- Things to do -
1) According to the launch note, how many days remain until launch day?
2) List every word in the first sentence of the launch note, in order.

- Document segment -
We’re now at launch day minus five. Wish us luck!

- Collected data -

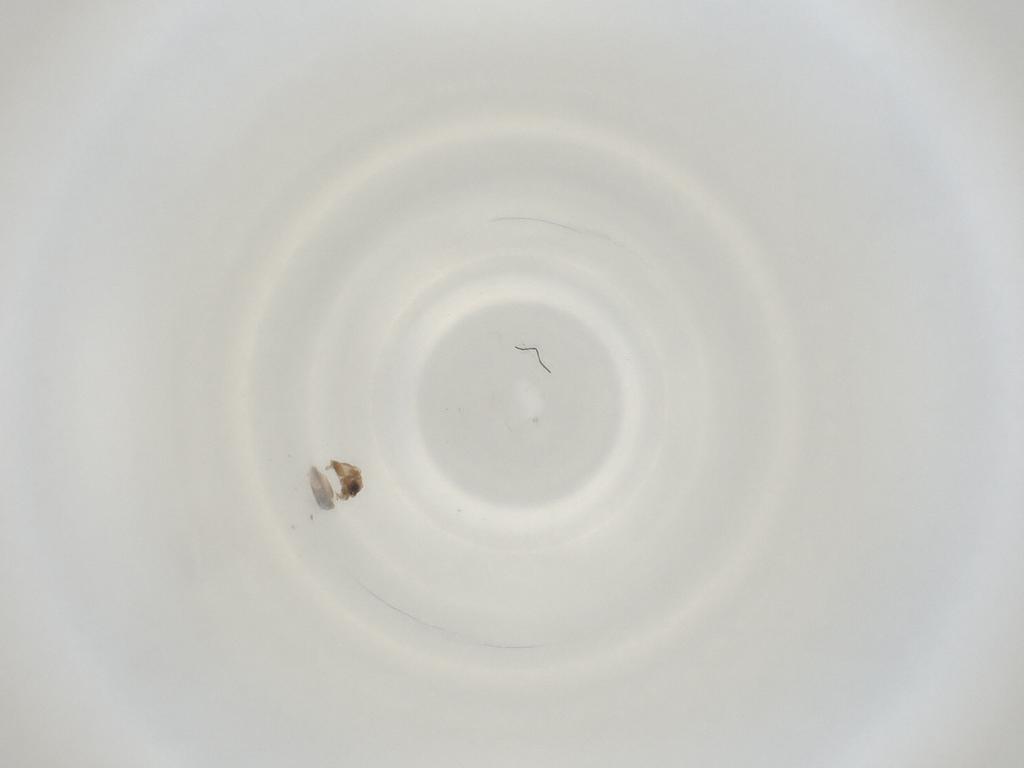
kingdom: Animalia
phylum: Arthropoda
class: Insecta
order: Diptera
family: Cecidomyiidae
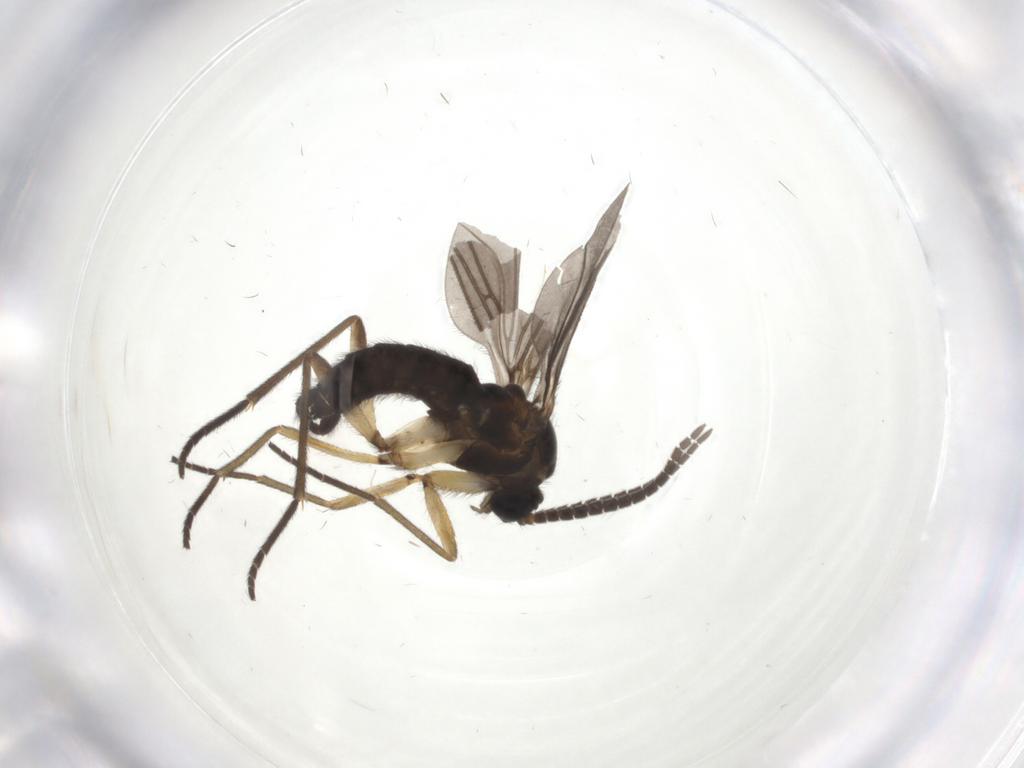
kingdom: Animalia
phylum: Arthropoda
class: Insecta
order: Diptera
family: Sciaridae
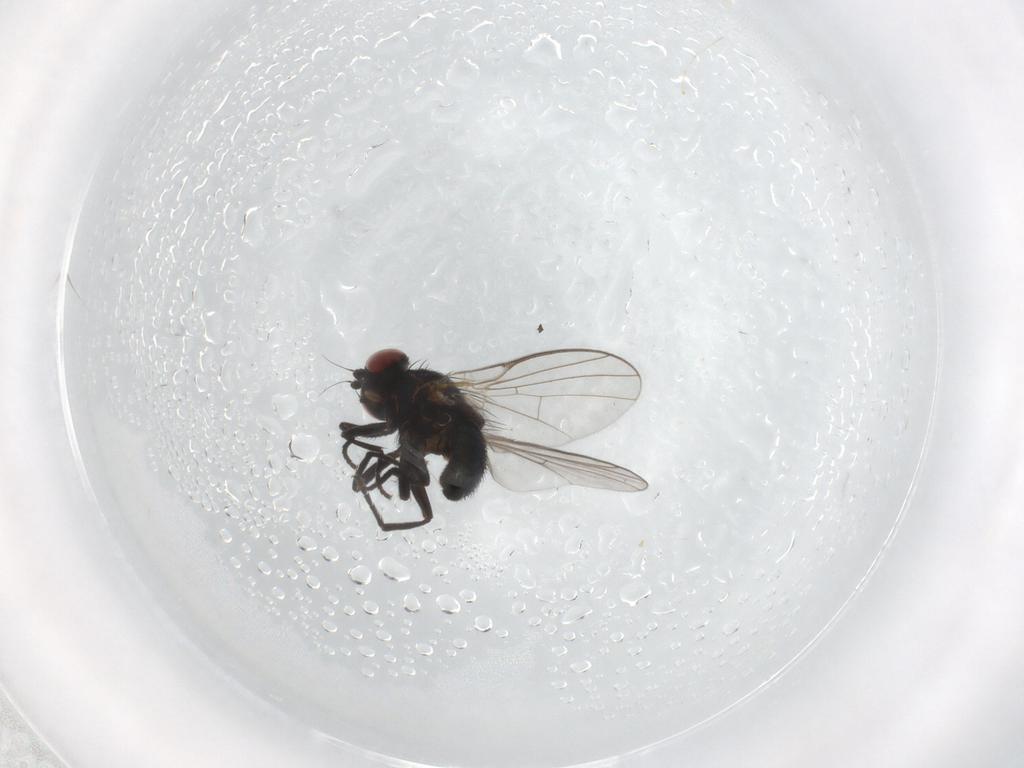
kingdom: Animalia
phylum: Arthropoda
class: Insecta
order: Diptera
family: Agromyzidae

- Task results -
1) Five days.

2) We're, now, at, launch, day, minus, five